Complete the following -
a) Answer these questions from the LDC-IL meeting minutes, one line each, marked as the questions are:
(i) On what date was the First Project Advisory Committee meeting held?
(ii) Which two tag sets did the Natural Language Processing Group standardize?
(iii) Who is the Chairman of the Character Recognition Group?
b) Reproduce a passage of the LDC-IL meeting minutes word for word. Begin at the words "MINUTES OF THE SECOND" and stop after "the LDC-IL Project.".
c) Write the next part of the LDC-IL meeting minutes, continuing on from the last sentence given.

Page text -
────────────────

MINUTES OF THE SECOND PROJECT ADVISORY COMMITTEE MEETING OF THE LINGUISTIC DATA CONSORTIUM FOR INDIAN LANGUAGES (LDC-IL) HELD ON JUNE 9, 2008 AT 11.30 a.m
I. Welcome
Prof. Udaya Narayana Singh, Director, Central Institute of Indian Languages and Chairperson, Linguistic Data Consortium for Indian Languages (LDC-IL) welcomed the Members for the Second Project Advisory Committee meeting. He explained the constraints for not having another one meeting during the past financial year. The Director also took this opportunity to brief the members about the new projects sanctioned by the Ministry, especially about the National Translation Mission, which will have a bearing on the LDC-IL Project.
II. Agenda Items
After the Welcome, the agenda items were taken up in the order.
1. The Minutes of the First Project Advisory Committee Meeting of the Linguistic Data Consortium for Indian Languages (LDC-IL) held on June 5, 2007 were confirmed.
2. The Mission Statement of the LDC-IL namely, the following was approved: “Annotated, quality language data (both-text and speech) and tools in Indian languages to Individuals, Institutions Industry etc., for Research and Development - Created in house, through outsourcing and, acquisition”.
3. Dr. B. Mallikarjun, Reader cum Research Officer & Head, LDC-IL made a presentation on Action Taken Report on the recommendations of the First PAC meeting, progress made in the work of LDC-IL from June 5, 2007 to June 8, 2008 and proposed certain targets for the year 2008-09. The proposed targets and the details of progress made are given in Annexure – 2 in a tabular form.
III. Action Taken Report in respect of Working Groups
(a) The Working Groups on Licensing Issues, Natural Language Processing, Speech and Speech Deficiencies have met on August 3, 2007 at Pune, August 6, 2007 at Hyderabad, and November 29, 2007 at Mysore respectively and deliberated various issues relating to LDC-IL. The Working Group on Licensing Issues is expected to have another meeting to make specific and concrete recommendations. The Natural Language Processing Group has standardized POS Tag set and XML tag set (given in Annexure - 3). The group has assigned tasks to members of the group to think and provide write ups on future directions. The group will study the drafts prepared by the individuals in order to prepare a document on future directions.
(b) The Scholars of the Speech Group have met several times and arrived at standards for Speech Data capturing and Annotation. The Speech/Language Development Group has met and some of the personnel had sent their projects to the LDC-IL for grant in aid. However, they have been asked to recast the same.
(c) The Character Recognition Group could not meet due to various reasons. Prof. B.B. Chaudhuri, the Chairman of the Group said that he had informal discussion with members of the group and that they would try to give the scanned texts for LDC-IL. It was also agreed that this Working Group will meet on the sidelines of the next PRSG of
the MCIT Meeting to make specific recommendations regarding the tasks to be undertaken by the LDC-IL in this area.

────────────────

Data segment -

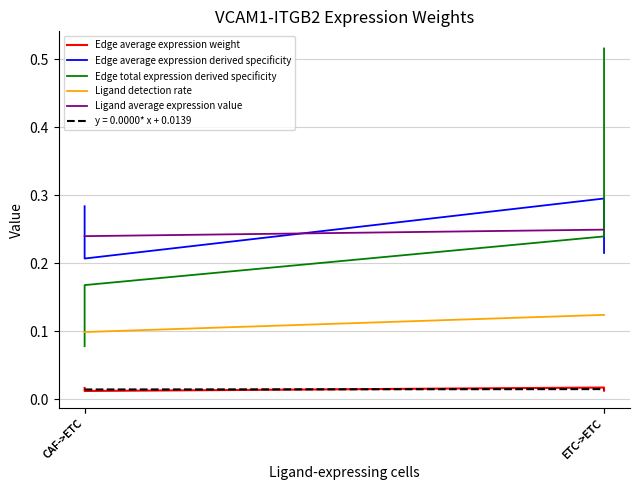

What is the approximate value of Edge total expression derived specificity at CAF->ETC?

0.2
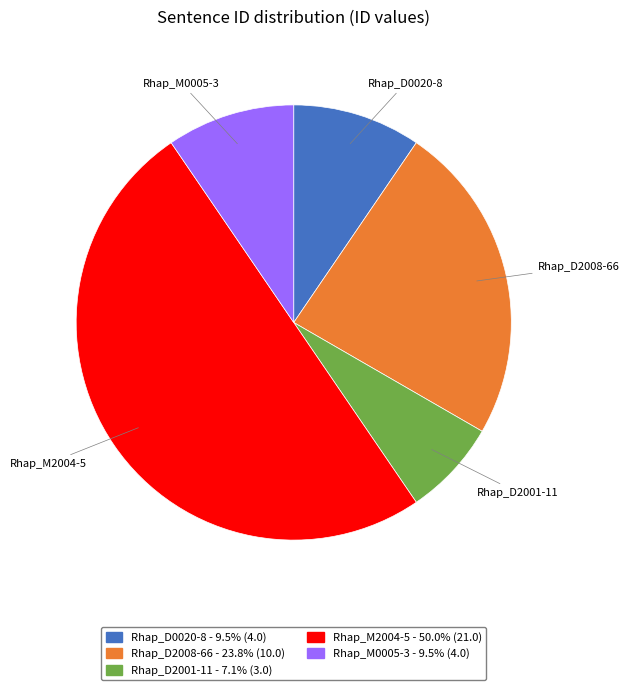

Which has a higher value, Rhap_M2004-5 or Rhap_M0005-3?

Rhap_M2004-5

────────────────

Numbered responses -
a)
(i) June 5, 2007
(ii) The POS Tag set and the XML tag set
(iii) Prof. B.B. Chaudhuri

b)
MINUTES OF THE SECOND PROJECT ADVISORY COMMITTEE MEETING OF THE LINGUISTIC DATA CONSORTIUM FOR INDIAN LANGUAGES (LDC-IL) HELD ON JUNE 9, 2008 AT 11.30 a.m
I. Welcome
Prof. Udaya Narayana Singh, Director, Central Institute of Indian Languages and Chairperson, Linguistic Data Consortium for Indian Languages (LDC-IL) welcomed the Members for the Second Project Advisory Committee meeting. He explained the constraints for not having another one meeting during the past financial year. The Director also took this opportunity to brief the members about the new projects sanctioned by the Ministry, especially about the National Translation Mission, which will have a bearing on the LDC-IL Project.

c)
(d) The following Standards for Language Data were presented, and discussed. They are accepted.
Top
Text Corpora
- Text in UNICODE
- Markup: SGML standard
- POS tagging: Extendable and expandable decided by the NLP Group on August 6, 2007.
Speech Corpora
- Rate of sampling - Multiples of 8 kHz. The purpose and the rate of sampling to be uniform.
- Transliteration scheme- LDC-IL standard
- Annotation - PRAAT, Wave surfer
- Pronunciation Dictionary – Format (All placed before the PAC)
(For the convenience of the PAC members absent in the PAC the full text on standards for speech is enclosed with this as Annexure - 4).
(e) The Copies of the First versions of the Training Modules prepared by Prof. Dipti Misra et al., on POS Tagging and Chunking, Prof. Amba Kulkarni on Morphological analyzer, Prof. Pushpak Bhattacharya on Sense tagging and Prof. Peri Bhaskararao on Collecting Speech data were given to the Project Advisory Committee. These modules will be used by the LDC-IL for in-house training as well as for the training that it will conduct elsewhere for collecting and annotating language data.
(f) It was noted that the following programmes conducted and sponsored by LDC-IL along with the reports were placed in the PAC meeting:
- Winter School on Speech and Audio Processing (WiSSAP 2008) from 2nd to 5th January 2008 held at IIT, Madras.
- Workshop on ‘Advanced Course in Computational Linguistics’ held from 16th to 25th March 208 by the Dravidian University, Kuppam.
- Workshop on ‘Speech Sciences’ held at CIIL, Mysore from 10th - 21st March 2008.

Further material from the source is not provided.